◆ Problem
Although the records include pictures, print only the rest, exactly as written.

◆ Data section
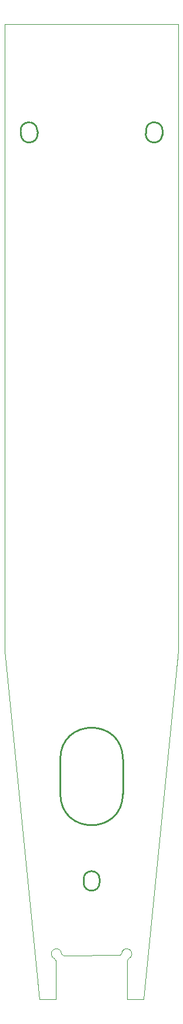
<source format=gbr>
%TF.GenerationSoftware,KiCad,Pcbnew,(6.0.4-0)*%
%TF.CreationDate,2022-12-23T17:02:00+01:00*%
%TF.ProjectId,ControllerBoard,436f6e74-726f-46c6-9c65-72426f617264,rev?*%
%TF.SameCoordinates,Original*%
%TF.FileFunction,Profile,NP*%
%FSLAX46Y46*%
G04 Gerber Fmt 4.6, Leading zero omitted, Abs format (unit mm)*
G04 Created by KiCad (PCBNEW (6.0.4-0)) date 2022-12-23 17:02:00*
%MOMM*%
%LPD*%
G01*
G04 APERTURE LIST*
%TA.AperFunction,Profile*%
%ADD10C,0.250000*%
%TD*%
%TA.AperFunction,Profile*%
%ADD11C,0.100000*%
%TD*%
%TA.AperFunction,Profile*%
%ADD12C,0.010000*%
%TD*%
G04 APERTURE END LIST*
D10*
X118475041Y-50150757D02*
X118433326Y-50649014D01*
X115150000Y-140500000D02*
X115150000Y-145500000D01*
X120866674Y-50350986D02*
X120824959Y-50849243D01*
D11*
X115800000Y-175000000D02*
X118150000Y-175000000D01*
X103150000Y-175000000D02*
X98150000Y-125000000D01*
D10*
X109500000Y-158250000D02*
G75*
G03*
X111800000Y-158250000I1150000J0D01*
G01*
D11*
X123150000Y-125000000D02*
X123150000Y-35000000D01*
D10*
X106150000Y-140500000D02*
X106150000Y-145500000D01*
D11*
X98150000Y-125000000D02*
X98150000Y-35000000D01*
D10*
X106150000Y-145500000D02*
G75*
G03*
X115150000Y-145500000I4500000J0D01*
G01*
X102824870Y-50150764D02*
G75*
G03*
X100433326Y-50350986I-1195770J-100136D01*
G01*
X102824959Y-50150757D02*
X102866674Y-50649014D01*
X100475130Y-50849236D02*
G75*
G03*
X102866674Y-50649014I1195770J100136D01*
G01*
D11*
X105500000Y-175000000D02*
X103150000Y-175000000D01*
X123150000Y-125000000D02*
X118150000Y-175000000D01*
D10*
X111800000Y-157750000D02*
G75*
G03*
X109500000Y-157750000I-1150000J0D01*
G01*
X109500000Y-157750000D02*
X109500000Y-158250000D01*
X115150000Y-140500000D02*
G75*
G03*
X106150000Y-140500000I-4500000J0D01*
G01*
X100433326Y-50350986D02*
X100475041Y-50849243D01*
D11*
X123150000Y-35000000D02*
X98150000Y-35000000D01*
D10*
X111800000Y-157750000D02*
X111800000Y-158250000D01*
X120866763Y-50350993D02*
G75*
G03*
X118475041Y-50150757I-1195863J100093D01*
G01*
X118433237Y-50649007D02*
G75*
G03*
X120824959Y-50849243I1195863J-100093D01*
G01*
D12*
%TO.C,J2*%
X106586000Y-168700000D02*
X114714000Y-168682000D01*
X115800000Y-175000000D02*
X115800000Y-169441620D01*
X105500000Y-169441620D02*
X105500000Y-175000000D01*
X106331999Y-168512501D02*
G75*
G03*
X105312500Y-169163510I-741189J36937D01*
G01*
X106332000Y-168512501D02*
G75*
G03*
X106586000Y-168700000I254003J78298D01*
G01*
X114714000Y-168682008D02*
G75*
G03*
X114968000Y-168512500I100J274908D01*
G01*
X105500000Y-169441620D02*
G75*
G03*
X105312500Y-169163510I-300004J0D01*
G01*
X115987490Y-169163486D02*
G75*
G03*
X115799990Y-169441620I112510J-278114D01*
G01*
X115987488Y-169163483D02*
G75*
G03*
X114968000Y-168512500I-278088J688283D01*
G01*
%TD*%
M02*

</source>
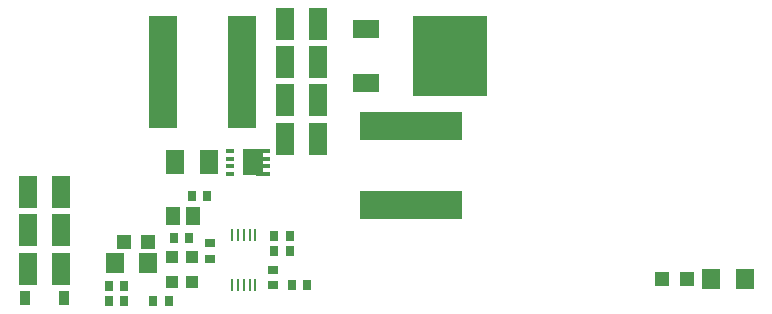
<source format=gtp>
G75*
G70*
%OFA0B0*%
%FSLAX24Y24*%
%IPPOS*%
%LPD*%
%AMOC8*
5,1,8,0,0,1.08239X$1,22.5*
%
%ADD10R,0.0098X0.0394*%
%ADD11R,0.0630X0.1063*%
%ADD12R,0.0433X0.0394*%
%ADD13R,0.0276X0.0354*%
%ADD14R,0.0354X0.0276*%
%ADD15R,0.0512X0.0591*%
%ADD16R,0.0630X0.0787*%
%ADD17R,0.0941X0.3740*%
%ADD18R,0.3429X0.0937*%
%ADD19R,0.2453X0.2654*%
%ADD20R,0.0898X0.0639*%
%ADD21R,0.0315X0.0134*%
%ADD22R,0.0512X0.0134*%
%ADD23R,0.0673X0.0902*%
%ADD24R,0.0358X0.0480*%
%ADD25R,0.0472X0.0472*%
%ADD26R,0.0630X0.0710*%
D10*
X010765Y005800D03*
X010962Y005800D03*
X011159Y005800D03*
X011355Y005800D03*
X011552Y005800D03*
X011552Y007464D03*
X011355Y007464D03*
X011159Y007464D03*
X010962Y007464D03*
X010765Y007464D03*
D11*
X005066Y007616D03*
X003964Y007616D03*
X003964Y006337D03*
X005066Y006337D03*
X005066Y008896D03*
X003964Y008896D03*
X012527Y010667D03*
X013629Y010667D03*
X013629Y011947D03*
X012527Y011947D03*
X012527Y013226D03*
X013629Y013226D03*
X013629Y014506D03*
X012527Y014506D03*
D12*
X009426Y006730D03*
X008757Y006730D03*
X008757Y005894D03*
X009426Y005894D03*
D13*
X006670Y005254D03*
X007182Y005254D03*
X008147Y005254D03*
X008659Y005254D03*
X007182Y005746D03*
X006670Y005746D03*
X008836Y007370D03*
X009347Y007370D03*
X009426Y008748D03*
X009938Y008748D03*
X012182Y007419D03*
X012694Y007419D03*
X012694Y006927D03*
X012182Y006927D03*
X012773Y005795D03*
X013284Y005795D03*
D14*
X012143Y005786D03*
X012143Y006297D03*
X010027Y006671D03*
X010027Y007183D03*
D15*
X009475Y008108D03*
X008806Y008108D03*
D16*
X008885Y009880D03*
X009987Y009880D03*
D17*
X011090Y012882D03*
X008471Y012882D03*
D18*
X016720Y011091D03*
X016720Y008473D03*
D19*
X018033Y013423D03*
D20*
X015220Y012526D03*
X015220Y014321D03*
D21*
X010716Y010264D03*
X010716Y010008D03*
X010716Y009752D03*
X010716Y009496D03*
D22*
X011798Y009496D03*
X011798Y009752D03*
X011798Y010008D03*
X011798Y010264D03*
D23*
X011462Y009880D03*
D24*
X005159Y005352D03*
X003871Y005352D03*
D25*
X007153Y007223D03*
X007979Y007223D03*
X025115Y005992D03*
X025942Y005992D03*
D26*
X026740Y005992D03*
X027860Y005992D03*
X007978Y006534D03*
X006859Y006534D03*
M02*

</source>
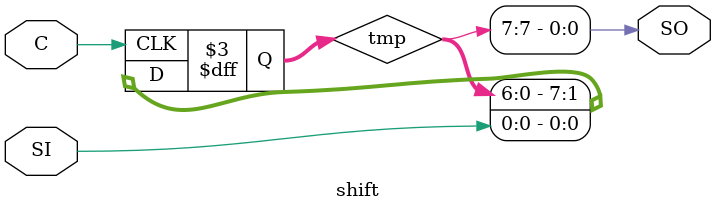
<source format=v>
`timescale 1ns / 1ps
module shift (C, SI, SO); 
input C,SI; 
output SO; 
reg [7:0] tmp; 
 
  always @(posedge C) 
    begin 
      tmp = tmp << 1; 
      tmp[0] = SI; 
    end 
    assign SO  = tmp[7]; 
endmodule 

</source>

◆ Written solution
<source format=gbr>
%TF.GenerationSoftware,KiCad,Pcbnew,(6.0.4-0)*%
%TF.CreationDate,2022-12-23T17:02:00+01:00*%
%TF.ProjectId,ControllerBoard,436f6e74-726f-46c6-9c65-72426f617264,rev?*%
%TF.SameCoordinates,Original*%
%TF.FileFunction,Profile,NP*%
%FSLAX46Y46*%
G04 Gerber Fmt 4.6, Leading zero omitted, Abs format (unit mm)*
G04 Created by KiCad (PCBNEW (6.0.4-0)) date 2022-12-23 17:02:00*
%MOMM*%
%LPD*%
G01*
G04 APERTURE LIST*
%TA.AperFunction,Profile*%
%ADD10C,0.250000*%
%TD*%
%TA.AperFunction,Profile*%
%ADD11C,0.100000*%
%TD*%
%TA.AperFunction,Profile*%
%ADD12C,0.010000*%
%TD*%
G04 APERTURE END LIST*
D10*
X118475041Y-50150757D02*
X118433326Y-50649014D01*
X115150000Y-140500000D02*
X115150000Y-145500000D01*
X120866674Y-50350986D02*
X120824959Y-50849243D01*
D11*
X115800000Y-175000000D02*
X118150000Y-175000000D01*
X103150000Y-175000000D02*
X98150000Y-125000000D01*
D10*
X109500000Y-158250000D02*
G75*
G03*
X111800000Y-158250000I1150000J0D01*
G01*
D11*
X123150000Y-125000000D02*
X123150000Y-35000000D01*
D10*
X106150000Y-140500000D02*
X106150000Y-145500000D01*
D11*
X98150000Y-125000000D02*
X98150000Y-35000000D01*
D10*
X106150000Y-145500000D02*
G75*
G03*
X115150000Y-145500000I4500000J0D01*
G01*
X102824870Y-50150764D02*
G75*
G03*
X100433326Y-50350986I-1195770J-100136D01*
G01*
X102824959Y-50150757D02*
X102866674Y-50649014D01*
X100475130Y-50849236D02*
G75*
G03*
X102866674Y-50649014I1195770J100136D01*
G01*
D11*
X105500000Y-175000000D02*
X103150000Y-175000000D01*
X123150000Y-125000000D02*
X118150000Y-175000000D01*
D10*
X111800000Y-157750000D02*
G75*
G03*
X109500000Y-157750000I-1150000J0D01*
G01*
X109500000Y-157750000D02*
X109500000Y-158250000D01*
X115150000Y-140500000D02*
G75*
G03*
X106150000Y-140500000I-4500000J0D01*
G01*
X100433326Y-50350986D02*
X100475041Y-50849243D01*
D11*
X123150000Y-35000000D02*
X98150000Y-35000000D01*
D10*
X111800000Y-157750000D02*
X111800000Y-158250000D01*
X120866763Y-50350993D02*
G75*
G03*
X118475041Y-50150757I-1195863J100093D01*
G01*
X118433237Y-50649007D02*
G75*
G03*
X120824959Y-50849243I1195863J-100093D01*
G01*
D12*
%TO.C,J2*%
X106586000Y-168700000D02*
X114714000Y-168682000D01*
X115800000Y-175000000D02*
X115800000Y-169441620D01*
X105500000Y-169441620D02*
X105500000Y-175000000D01*
X106331999Y-168512501D02*
G75*
G03*
X105312500Y-169163510I-741189J36937D01*
G01*
X106332000Y-168512501D02*
G75*
G03*
X106586000Y-168700000I254003J78298D01*
G01*
X114714000Y-168682008D02*
G75*
G03*
X114968000Y-168512500I100J274908D01*
G01*
X105500000Y-169441620D02*
G75*
G03*
X105312500Y-169163510I-300004J0D01*
G01*
X115987490Y-169163486D02*
G75*
G03*
X115799990Y-169441620I112510J-278114D01*
G01*
X115987488Y-169163483D02*
G75*
G03*
X114968000Y-168512500I-278088J688283D01*
G01*
%TD*%
M02*

</source>
<source format=gtp>
G75*
G70*
%OFA0B0*%
%FSLAX24Y24*%
%IPPOS*%
%LPD*%
%AMOC8*
5,1,8,0,0,1.08239X$1,22.5*
%
%ADD10R,0.0098X0.0394*%
%ADD11R,0.0630X0.1063*%
%ADD12R,0.0433X0.0394*%
%ADD13R,0.0276X0.0354*%
%ADD14R,0.0354X0.0276*%
%ADD15R,0.0512X0.0591*%
%ADD16R,0.0630X0.0787*%
%ADD17R,0.0941X0.3740*%
%ADD18R,0.3429X0.0937*%
%ADD19R,0.2453X0.2654*%
%ADD20R,0.0898X0.0639*%
%ADD21R,0.0315X0.0134*%
%ADD22R,0.0512X0.0134*%
%ADD23R,0.0673X0.0902*%
%ADD24R,0.0358X0.0480*%
%ADD25R,0.0472X0.0472*%
%ADD26R,0.0630X0.0710*%
D10*
X010765Y005800D03*
X010962Y005800D03*
X011159Y005800D03*
X011355Y005800D03*
X011552Y005800D03*
X011552Y007464D03*
X011355Y007464D03*
X011159Y007464D03*
X010962Y007464D03*
X010765Y007464D03*
D11*
X005066Y007616D03*
X003964Y007616D03*
X003964Y006337D03*
X005066Y006337D03*
X005066Y008896D03*
X003964Y008896D03*
X012527Y010667D03*
X013629Y010667D03*
X013629Y011947D03*
X012527Y011947D03*
X012527Y013226D03*
X013629Y013226D03*
X013629Y014506D03*
X012527Y014506D03*
D12*
X009426Y006730D03*
X008757Y006730D03*
X008757Y005894D03*
X009426Y005894D03*
D13*
X006670Y005254D03*
X007182Y005254D03*
X008147Y005254D03*
X008659Y005254D03*
X007182Y005746D03*
X006670Y005746D03*
X008836Y007370D03*
X009347Y007370D03*
X009426Y008748D03*
X009938Y008748D03*
X012182Y007419D03*
X012694Y007419D03*
X012694Y006927D03*
X012182Y006927D03*
X012773Y005795D03*
X013284Y005795D03*
D14*
X012143Y005786D03*
X012143Y006297D03*
X010027Y006671D03*
X010027Y007183D03*
D15*
X009475Y008108D03*
X008806Y008108D03*
D16*
X008885Y009880D03*
X009987Y009880D03*
D17*
X011090Y012882D03*
X008471Y012882D03*
D18*
X016720Y011091D03*
X016720Y008473D03*
D19*
X018033Y013423D03*
D20*
X015220Y012526D03*
X015220Y014321D03*
D21*
X010716Y010264D03*
X010716Y010008D03*
X010716Y009752D03*
X010716Y009496D03*
D22*
X011798Y009496D03*
X011798Y009752D03*
X011798Y010008D03*
X011798Y010264D03*
D23*
X011462Y009880D03*
D24*
X005159Y005352D03*
X003871Y005352D03*
D25*
X007153Y007223D03*
X007979Y007223D03*
X025115Y005992D03*
X025942Y005992D03*
D26*
X026740Y005992D03*
X027860Y005992D03*
X007978Y006534D03*
X006859Y006534D03*
M02*

</source>
<source format=v>
`timescale 1ns / 1ps
module shift (C, SI, SO); 
input C,SI; 
output SO; 
reg [7:0] tmp; 
 
  always @(posedge C) 
    begin 
      tmp = tmp << 1; 
      tmp[0] = SI; 
    end 
    assign SO  = tmp[7]; 
endmodule 

</source>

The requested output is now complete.